The lack of scalar invariance across sex suggests that partners may exhibit different baseline values, limiting the degree to which mean differences (t-tests) can be interpreted across partners. In practice, this implies that partners with a latent empathy value of zero should not be expected to have the same average response on survey items. Thus, results from sex comparisons of empathy levels (e.g., men were observed to have higher levels of affective and cognitive empathy) ought to be considered with this in mind. Furthermore, similar empathy across both sexes aligns with our experience working with the communities in Zambézia Province. Higher empathy among younger individuals and higher empathy among those with more education aligns with previous research [55]. In contrast to a review that suggests higher affective empathy with depression – secondary to an increased focus on the self during a depressed state [58], we found no meaningful differences in affective empathy among patients with and without depression. However, our sample size is more than double that of all the reviewed studies combined and our participants are members of the community instead of mixed (hospitalized, on medications, etc.) and therefore are unlikely to act in the same way as those previously described [58].

Our study has several other limitations. Due to translation discrepancies, we excluded two items from the original IRI prior to starting our analyses. We excluded additional items when they loaded on the “incorrect” subscale (cognitive items on affective and vice versa), however, we feel it was reasonable to apply substantive considerations in this way, given the differences between this population and the populations on which the IRI was originally validated. Furthermore, having a more succinct scale will reduce missing responses when this scale is used in other settings. Additionally, about 11% of our participants were excluded from the analyses because they had more than two missing items per subscale. This resulted in a reduction of our sample size and statistical differences between the included and excluded participants.

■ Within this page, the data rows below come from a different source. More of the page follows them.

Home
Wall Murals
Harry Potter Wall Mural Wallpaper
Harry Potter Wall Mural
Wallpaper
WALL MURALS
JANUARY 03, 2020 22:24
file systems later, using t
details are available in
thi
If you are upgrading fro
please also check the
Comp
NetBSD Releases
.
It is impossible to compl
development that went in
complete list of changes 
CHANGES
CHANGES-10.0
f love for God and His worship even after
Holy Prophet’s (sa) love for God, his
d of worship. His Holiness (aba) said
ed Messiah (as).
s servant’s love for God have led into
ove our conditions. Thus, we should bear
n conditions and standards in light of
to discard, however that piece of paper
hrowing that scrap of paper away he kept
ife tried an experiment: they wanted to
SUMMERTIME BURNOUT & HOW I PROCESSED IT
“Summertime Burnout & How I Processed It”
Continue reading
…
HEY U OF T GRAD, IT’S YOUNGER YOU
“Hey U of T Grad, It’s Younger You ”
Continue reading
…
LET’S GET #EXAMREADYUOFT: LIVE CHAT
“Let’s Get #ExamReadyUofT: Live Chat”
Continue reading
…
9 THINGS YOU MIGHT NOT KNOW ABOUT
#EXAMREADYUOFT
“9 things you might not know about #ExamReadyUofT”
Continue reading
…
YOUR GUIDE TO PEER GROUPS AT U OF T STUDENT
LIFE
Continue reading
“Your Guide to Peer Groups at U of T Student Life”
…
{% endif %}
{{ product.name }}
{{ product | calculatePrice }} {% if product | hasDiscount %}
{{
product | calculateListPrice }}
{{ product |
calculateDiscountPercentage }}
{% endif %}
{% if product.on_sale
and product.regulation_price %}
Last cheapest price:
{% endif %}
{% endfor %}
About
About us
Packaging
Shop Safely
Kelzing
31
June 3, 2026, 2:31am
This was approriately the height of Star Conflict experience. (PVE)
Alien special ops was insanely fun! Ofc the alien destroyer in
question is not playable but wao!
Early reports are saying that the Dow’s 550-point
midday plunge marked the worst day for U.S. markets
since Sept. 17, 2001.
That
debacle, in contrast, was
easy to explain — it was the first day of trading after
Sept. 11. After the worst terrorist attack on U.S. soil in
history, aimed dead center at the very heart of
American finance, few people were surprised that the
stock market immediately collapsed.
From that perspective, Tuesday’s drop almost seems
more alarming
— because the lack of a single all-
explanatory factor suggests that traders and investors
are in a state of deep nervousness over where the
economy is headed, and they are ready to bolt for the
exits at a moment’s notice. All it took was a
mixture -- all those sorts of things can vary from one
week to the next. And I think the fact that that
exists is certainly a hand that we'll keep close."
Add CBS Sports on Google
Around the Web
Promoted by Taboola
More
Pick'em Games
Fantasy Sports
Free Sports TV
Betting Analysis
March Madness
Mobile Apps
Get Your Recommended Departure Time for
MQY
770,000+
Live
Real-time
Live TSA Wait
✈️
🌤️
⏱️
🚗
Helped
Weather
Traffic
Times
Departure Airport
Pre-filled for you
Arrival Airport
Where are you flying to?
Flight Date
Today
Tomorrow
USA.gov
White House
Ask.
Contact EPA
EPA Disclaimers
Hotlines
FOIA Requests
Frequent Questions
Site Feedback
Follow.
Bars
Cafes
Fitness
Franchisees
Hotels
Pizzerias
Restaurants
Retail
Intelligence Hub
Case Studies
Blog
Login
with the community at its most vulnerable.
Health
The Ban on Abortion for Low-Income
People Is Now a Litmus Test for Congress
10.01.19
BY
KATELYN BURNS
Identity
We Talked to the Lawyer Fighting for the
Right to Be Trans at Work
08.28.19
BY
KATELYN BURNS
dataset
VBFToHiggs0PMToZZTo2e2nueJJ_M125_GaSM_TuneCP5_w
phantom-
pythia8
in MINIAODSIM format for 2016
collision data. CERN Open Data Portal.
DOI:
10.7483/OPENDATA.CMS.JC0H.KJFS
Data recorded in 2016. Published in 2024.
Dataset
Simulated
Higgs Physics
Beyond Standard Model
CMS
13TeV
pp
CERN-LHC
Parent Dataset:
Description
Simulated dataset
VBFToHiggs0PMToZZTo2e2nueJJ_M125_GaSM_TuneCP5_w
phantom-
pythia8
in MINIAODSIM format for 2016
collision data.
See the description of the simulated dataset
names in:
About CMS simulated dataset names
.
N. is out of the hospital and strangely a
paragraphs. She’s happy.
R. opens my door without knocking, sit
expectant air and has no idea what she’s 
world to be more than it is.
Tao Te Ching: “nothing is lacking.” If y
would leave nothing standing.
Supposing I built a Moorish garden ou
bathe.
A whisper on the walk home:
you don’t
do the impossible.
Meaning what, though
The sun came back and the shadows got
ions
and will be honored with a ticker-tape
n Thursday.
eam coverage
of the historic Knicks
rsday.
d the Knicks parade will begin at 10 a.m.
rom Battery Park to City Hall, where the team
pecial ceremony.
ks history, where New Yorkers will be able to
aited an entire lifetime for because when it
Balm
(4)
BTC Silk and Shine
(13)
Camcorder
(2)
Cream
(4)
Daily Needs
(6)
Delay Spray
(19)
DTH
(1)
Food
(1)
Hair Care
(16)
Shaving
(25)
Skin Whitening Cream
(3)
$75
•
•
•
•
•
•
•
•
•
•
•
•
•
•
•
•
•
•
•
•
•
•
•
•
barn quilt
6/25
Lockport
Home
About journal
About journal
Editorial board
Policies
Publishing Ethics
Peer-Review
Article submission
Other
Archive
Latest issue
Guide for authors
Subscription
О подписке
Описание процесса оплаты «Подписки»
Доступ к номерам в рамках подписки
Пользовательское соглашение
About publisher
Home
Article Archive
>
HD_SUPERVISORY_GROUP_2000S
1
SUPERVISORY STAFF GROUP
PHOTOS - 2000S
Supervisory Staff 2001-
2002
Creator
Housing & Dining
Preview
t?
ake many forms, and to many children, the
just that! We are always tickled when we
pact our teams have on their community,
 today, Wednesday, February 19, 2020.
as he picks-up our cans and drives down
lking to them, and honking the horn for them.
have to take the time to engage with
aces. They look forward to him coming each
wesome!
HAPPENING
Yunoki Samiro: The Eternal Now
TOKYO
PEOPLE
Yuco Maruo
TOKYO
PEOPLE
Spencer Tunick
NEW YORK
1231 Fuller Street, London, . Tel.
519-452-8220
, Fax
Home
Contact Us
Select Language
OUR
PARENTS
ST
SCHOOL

Finally, the inclusion of four language groups in seven study districts resulted in substantial variability without a sufficient sample to conduct language- and/or district-specific analyses. Though we would have liked to have accounted for dyads within a language- or a district-nested model, the relatively low number of strata and sample sizes within some strata prevented these multilevel analyses. As our data collection continues, this may be a possibility for future research.

Conclusions

In conclusion, our findings provide support for a two-subscale version of the IRI that measures cognitive and affective empathy among HIV-positive adults living in Zambézia Province, Mozambique. Given the association between empathy and health intervention fidelity, this new scale should be useful in assessing the effectiveness of interventions designed to increase social support among couples, family, and groups. This scale validation will help us measure the effect of the HoPS+ intervention on male and female empathy within the context of partner dyads, which, in turn, is hypothesized to impact adherence to treatment, retention in care, and maternal-to-child HIV transmission. Furthermore, this dyadic approach provides inroads to assess how constructs such as empathy, stigma, physician trust, and social support (other constructs measured in HoPS+) are related to each other and positive treatment outcomes for PLWH. Future applications and validations will allow health researchers to develop interventions that target empathy within partner dyads as a mediator of health intervention uptake in HIV and other chronic health conditions. Subsequent scale validations/adaptations would benefit from testing this scale in different languages and in different regions in Mozambique and/or SSA.